Despite significant advances in the treatment of depression, many patients fail to respond to treatment with adequate dose and duration. Multiple therapeutic approaches are available for the treatment of patients not responding to standard antidepressant medication. These include switching medication or combination and augmentation strategies. A substantial number of patients do not respond to multiple treatment trials. These patients suffer from treatment-resistant depression (TRD) and represent a challenge to the treating physician. There have been a growing number of reports on the use of atypical antipsychotics as augmenting agents in nonpsychotic TRD. Second-generation antipsychotics are less likely to provoke parkinsonian side effects. It has also been reported that these agents produce lower rates of tardive movement disorders than traditional neuroleptics. Furthermore, second-generation antipsychotics are serotonin-2A/2C antagonists, possibly allowing them to improve the efficacy and some aspects of the side effect profile of selective serotonin reuptake inhibitors (SSRIs).

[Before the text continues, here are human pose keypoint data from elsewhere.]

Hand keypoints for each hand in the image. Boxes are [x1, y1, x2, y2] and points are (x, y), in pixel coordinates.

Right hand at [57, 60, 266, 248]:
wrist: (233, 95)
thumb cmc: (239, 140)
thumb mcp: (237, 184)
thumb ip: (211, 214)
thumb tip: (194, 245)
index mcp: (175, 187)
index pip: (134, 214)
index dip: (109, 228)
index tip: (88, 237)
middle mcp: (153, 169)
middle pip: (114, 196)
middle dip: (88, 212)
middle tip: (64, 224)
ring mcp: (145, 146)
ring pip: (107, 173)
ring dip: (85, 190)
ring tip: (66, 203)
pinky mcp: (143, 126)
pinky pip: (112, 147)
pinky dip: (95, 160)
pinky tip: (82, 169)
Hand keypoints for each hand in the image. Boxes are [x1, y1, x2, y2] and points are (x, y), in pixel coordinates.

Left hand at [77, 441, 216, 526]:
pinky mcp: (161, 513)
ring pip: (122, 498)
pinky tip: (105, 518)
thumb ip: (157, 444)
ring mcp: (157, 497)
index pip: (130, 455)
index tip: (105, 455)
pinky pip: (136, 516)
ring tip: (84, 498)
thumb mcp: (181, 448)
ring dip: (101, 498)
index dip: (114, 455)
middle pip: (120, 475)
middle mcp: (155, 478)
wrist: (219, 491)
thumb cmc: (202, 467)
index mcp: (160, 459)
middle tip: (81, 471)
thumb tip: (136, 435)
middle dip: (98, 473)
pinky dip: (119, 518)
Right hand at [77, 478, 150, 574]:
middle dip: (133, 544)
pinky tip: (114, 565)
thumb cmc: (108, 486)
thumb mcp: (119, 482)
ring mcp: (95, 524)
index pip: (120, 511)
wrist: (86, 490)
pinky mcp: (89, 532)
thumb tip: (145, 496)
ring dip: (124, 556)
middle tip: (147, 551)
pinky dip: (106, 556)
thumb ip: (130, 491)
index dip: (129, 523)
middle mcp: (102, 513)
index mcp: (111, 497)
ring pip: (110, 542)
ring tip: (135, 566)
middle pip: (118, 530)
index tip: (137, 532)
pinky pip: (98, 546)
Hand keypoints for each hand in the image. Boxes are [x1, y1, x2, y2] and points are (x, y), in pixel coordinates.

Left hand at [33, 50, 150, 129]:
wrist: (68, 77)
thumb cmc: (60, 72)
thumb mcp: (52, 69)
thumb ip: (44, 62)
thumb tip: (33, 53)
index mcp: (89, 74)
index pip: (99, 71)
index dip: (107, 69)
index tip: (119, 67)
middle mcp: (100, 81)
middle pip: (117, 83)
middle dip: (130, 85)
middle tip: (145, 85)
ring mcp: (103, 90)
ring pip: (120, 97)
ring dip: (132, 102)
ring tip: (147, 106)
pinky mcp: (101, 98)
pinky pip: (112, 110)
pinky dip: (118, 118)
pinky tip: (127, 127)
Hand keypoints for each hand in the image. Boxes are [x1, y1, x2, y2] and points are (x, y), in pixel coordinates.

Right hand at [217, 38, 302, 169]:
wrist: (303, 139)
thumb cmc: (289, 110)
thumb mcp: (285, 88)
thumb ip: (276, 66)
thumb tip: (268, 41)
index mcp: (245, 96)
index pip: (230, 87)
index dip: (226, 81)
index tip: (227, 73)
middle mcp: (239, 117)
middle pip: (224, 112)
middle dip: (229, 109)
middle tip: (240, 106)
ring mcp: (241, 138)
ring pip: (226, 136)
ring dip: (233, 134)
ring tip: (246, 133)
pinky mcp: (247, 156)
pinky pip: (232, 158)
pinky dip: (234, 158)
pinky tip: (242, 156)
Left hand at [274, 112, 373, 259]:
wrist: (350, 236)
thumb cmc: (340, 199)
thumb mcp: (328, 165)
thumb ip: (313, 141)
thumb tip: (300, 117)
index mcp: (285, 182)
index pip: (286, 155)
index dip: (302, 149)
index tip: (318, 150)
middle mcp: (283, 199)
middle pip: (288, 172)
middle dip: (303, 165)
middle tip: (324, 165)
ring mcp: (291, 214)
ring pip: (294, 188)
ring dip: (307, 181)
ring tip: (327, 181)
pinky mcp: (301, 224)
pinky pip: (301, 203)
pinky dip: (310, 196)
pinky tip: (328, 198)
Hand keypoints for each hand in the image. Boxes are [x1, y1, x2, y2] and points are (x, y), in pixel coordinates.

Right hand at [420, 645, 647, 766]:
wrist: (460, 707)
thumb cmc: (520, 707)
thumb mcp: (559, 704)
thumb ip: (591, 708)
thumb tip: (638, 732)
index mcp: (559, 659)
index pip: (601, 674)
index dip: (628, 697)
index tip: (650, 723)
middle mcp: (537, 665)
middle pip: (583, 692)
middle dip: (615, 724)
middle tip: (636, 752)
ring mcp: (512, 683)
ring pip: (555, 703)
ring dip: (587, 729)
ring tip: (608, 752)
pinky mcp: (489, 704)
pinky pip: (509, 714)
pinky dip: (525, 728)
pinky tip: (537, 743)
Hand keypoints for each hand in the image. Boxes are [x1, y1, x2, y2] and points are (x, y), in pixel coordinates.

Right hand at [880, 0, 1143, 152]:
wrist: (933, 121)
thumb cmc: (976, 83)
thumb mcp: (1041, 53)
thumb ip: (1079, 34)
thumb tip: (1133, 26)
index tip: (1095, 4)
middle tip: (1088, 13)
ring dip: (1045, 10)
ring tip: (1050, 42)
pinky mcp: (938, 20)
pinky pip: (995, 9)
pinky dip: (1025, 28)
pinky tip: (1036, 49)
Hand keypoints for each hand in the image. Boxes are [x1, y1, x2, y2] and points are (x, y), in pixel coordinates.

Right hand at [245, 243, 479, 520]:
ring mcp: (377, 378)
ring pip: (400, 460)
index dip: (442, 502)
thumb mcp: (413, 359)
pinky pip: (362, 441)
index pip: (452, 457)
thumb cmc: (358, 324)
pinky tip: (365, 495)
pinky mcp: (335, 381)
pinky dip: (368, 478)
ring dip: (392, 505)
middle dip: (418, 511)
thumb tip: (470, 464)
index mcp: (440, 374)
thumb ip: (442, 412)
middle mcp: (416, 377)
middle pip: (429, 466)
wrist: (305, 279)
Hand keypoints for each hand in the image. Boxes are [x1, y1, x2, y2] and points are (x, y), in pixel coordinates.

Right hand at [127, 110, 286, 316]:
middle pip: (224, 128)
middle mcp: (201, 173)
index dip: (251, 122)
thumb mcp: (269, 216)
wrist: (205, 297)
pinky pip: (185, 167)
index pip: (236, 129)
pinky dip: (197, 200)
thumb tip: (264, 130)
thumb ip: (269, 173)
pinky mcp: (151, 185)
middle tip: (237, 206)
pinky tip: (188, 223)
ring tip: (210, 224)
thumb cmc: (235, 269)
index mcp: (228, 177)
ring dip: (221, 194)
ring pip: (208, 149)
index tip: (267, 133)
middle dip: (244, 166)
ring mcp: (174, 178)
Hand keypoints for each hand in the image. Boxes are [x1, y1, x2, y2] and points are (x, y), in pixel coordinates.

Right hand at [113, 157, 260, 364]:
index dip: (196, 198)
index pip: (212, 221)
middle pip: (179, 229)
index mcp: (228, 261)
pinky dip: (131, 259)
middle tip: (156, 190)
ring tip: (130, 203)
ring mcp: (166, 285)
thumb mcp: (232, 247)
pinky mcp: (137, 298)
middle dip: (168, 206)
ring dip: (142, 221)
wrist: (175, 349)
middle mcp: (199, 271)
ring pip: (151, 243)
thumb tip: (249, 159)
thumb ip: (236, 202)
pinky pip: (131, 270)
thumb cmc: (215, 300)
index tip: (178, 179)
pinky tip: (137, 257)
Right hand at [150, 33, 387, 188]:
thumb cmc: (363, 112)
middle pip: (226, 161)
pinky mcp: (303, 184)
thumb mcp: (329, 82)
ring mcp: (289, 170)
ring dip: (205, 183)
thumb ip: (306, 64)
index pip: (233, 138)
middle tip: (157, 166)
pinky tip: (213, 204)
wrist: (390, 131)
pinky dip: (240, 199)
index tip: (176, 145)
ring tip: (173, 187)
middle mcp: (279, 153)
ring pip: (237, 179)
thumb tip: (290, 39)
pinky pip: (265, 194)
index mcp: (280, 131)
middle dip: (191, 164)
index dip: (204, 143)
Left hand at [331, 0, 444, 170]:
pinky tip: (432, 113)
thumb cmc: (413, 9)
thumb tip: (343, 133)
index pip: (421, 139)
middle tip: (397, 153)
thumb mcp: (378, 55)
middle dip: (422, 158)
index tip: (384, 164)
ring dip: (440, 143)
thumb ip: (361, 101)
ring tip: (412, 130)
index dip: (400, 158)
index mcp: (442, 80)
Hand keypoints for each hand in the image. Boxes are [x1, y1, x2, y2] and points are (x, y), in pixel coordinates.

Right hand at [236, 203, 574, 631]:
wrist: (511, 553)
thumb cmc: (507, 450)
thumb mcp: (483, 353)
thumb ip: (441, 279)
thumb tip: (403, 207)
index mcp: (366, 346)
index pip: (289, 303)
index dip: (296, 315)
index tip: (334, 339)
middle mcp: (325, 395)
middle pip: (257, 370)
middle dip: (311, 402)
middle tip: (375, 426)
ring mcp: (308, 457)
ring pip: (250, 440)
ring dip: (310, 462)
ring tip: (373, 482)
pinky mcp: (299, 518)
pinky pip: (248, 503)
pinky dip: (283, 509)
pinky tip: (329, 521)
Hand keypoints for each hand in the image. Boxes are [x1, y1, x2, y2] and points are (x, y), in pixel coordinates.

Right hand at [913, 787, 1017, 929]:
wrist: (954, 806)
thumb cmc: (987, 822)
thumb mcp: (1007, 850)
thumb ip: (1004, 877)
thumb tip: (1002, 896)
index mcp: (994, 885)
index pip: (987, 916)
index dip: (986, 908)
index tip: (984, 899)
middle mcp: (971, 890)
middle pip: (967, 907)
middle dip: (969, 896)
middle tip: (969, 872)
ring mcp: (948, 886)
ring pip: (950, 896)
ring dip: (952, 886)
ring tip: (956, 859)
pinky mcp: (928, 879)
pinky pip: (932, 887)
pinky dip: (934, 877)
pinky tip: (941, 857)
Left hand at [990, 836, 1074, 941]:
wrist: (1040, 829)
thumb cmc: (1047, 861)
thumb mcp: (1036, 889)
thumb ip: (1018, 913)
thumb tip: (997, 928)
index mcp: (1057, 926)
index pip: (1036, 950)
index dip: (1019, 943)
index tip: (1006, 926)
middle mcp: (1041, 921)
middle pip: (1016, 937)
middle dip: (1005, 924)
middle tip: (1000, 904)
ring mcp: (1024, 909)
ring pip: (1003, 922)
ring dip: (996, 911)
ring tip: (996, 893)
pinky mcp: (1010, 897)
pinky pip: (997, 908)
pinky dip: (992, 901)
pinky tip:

Weight gain and sedation are likely to be the most common adverse events of such combined therapy. In a recent controlled clinical trial, the atypical antipsychotic olanzapine was combined with fluoxetine therapy in an 8-week, double-blind clinical trial in patients with TRD. This combination drug therapy demonstrated clinical efficacy on several rating scales and showed rapid onset of action. Although more studies will be required to confirm and extend these findings, the results suggest that there may be a clinical benefit to combining atypical antipsychotics with SSRIs in nonpsychotic TRD.